- [EXERCISE OBJECTIVE]: From the data below, set down exactly the lines between the one holding "[451,230,539,251] 않습니다. ->" and the one holding "[546,340,654,361] 함수입니다. ->", inclusive, and no others.

- [DATA EXCERPTS]:
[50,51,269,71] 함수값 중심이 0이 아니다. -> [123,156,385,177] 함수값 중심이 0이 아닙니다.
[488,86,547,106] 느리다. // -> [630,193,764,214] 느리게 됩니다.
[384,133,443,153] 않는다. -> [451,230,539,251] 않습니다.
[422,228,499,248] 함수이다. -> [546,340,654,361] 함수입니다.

---

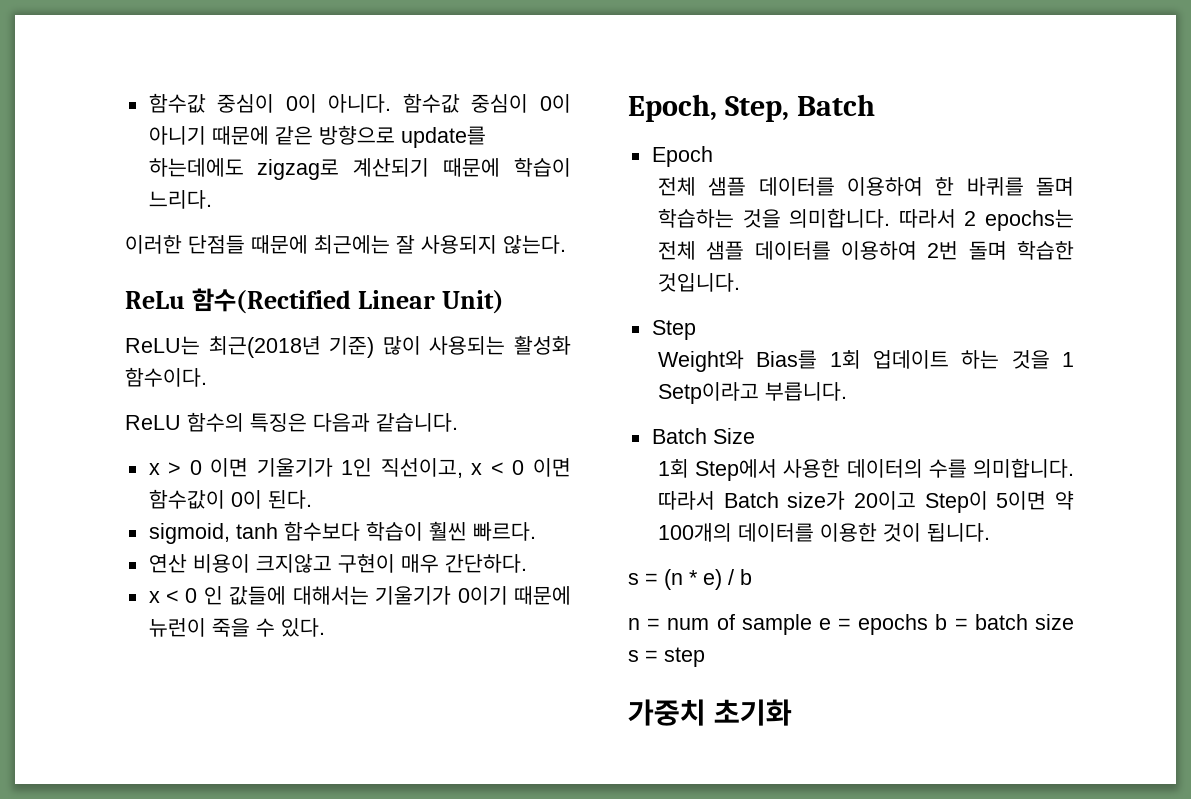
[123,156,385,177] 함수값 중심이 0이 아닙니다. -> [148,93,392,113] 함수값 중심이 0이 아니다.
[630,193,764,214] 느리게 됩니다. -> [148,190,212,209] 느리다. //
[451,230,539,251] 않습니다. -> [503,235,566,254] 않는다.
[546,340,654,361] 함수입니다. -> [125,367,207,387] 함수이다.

- [EXERCISE SOLUTION]:
[451,230,539,251] 않습니다. -> [503,235,566,254] 않는다.
[546,340,654,361] 함수입니다. -> [125,367,207,387] 함수이다.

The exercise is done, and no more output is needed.